▸ WORK REQUIRED
Retype the portion of the essay on high school friendships and racial politics that lies between "I’ll never forget" and "my mouth shut.", inclusive.

▸ TEXT SEGMENT

I was the political type in high school.
I don’t think people went as far as to consider me a social justice warrior, but I felt as though their patience had run thin with me by my junior year. Though my high school was relatively diverse, it didn’t shield me from growing up near rural whites who didn’t let their friendships with me trump their personal politics.
I’ll never forget being told by one of my best friends that “they couldn’t trust an immigrant” — and losing more than one friend for calling them out on their xenophobia. Each time a white student had an issue with saying racial slurs, the conversations revolved more around the drama of the situation rather than the words’ actual impact. It felt as though preserving the social fabric mattered more than having a backbone; that I would have been better liked had I just kept my mouth shut.
Even the people I thought were my friends didn’t so much respect me as they simply tolerated me. They’d enjoy my presence and share laughs with me, but turn their nose up at my minority friends for no valid reason. I’d previously thought I was loved for who I was, but it was when I expected their open support or love that I realized that their desire to preserve an image of themselves mattered more than actually caring. Their approval among their peers dictated their actions, and I had zero social capital to influence them, no matter how close I thought we truly were.
Yet, I recall watching everyone turn into Instagram activists after George Floyd passed away in 2020. Suddenly, there’s blackout squares from those same individuals, and there’s infographics explaining systemic racism to me, and everybody’s a newfound expert in racial justice — not because they felt morally compelled to, but because they felt socially responsible. Their image and status weren’t threatened by being vocal — quite the opposite — and so they didn’t feel afraid to act.

▸ DATASET
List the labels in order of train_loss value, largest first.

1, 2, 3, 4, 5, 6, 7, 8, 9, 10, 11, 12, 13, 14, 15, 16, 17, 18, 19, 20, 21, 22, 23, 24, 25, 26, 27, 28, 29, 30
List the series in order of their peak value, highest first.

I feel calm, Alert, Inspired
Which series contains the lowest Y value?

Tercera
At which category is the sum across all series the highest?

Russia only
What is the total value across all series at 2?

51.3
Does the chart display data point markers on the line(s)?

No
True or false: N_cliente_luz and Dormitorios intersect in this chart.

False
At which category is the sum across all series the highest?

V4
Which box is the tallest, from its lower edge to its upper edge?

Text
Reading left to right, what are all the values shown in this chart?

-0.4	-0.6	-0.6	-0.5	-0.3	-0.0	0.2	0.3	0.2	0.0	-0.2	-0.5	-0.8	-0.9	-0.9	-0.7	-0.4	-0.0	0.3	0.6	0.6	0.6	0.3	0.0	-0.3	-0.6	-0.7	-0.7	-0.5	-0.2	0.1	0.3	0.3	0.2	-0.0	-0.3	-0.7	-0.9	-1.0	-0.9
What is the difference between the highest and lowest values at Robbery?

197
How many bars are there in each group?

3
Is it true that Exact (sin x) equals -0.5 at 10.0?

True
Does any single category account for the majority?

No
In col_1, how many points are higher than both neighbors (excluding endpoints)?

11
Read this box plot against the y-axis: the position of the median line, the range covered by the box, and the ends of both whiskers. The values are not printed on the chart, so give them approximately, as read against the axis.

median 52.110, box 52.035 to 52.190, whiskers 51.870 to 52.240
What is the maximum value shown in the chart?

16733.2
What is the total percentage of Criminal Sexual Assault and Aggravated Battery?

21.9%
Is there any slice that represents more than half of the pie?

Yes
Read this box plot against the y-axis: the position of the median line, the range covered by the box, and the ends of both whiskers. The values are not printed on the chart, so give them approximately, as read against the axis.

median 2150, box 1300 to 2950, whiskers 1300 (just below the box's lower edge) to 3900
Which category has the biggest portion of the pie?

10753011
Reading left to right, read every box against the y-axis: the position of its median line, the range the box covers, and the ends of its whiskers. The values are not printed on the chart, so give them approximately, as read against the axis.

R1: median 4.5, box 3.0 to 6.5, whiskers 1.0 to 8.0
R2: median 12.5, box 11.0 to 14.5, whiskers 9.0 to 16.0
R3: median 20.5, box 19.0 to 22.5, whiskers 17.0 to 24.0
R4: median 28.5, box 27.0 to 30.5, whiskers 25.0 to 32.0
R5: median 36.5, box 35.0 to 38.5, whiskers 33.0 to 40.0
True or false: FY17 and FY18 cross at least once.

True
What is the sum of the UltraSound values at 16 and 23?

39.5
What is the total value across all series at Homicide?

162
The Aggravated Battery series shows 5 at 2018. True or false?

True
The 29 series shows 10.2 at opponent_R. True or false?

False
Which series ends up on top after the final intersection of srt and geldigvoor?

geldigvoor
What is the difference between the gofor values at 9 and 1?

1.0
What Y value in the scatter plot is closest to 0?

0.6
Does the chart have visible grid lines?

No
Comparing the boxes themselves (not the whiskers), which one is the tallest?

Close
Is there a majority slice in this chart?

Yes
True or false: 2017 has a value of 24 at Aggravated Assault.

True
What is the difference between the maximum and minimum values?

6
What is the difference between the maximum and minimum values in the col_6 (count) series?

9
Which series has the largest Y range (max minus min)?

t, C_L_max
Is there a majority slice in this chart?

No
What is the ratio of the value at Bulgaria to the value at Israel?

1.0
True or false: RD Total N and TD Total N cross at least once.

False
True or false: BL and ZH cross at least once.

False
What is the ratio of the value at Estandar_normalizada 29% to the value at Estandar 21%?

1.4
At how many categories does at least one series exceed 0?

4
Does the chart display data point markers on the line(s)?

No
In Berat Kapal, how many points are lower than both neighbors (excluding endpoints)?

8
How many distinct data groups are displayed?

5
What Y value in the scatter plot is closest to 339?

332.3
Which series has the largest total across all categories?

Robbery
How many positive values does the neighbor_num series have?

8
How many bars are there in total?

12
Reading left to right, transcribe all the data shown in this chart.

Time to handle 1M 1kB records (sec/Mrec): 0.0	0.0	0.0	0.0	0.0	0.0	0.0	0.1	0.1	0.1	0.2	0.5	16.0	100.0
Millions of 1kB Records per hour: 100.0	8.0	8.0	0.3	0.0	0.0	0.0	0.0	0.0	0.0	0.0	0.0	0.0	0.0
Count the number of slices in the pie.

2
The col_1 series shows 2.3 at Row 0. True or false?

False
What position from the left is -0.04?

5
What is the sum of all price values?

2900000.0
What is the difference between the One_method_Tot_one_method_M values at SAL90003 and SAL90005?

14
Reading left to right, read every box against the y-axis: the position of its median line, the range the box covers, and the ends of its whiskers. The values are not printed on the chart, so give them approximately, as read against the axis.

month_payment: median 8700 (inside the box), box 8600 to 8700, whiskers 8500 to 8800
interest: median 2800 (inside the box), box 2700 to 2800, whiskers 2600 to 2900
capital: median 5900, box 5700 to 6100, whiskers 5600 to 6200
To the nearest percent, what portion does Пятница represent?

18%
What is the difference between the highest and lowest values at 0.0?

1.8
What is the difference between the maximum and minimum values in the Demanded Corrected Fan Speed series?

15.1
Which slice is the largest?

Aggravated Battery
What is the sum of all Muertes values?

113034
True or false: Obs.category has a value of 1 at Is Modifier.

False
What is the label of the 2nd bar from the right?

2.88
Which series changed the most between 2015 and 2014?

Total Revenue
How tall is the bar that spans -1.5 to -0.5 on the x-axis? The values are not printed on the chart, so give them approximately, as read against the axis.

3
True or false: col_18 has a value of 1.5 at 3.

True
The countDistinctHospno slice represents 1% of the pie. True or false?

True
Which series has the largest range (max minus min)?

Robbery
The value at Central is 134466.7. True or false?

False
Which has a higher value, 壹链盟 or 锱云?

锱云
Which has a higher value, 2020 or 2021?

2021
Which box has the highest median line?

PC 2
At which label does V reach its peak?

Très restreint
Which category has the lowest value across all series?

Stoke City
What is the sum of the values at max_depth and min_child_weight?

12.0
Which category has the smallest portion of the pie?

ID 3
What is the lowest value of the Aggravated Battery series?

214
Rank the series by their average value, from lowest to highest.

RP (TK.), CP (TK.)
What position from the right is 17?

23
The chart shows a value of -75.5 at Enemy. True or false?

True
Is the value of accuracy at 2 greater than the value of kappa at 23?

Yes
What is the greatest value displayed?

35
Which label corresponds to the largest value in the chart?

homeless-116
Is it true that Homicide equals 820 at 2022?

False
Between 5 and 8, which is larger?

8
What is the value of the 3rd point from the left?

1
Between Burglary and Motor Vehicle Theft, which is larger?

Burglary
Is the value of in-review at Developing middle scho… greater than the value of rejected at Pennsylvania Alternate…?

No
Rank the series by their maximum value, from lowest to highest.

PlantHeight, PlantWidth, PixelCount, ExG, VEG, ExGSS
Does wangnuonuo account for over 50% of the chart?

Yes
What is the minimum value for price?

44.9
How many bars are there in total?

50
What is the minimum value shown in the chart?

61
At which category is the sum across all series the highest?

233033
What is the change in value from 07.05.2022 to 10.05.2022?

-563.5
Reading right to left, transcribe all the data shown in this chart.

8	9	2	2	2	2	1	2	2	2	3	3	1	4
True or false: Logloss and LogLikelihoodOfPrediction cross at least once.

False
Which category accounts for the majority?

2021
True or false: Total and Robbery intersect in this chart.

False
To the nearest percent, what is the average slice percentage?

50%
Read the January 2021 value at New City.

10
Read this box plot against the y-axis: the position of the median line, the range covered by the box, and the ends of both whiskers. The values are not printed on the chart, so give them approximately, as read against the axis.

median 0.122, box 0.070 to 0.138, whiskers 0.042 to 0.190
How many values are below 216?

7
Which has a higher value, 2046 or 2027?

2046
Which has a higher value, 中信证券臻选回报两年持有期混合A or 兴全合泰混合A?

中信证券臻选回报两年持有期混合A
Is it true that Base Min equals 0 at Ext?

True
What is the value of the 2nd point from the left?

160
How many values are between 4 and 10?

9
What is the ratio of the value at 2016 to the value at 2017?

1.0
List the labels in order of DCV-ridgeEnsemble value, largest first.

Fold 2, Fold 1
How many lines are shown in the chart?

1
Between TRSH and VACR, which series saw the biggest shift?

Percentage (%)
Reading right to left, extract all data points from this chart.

▸ YOUR RESPONSE
I’ll never forget being told by one of my best friends that “they couldn’t trust an immigrant” — and losing more than one friend for calling them out on their xenophobia. Each time a white student had an issue with saying racial slurs, the conversations revolved more around the drama of the situation rather than the words’ actual impact. It felt as though preserving the social fabric mattered more than having a backbone; that I would have been better liked had I just kept my mouth shut.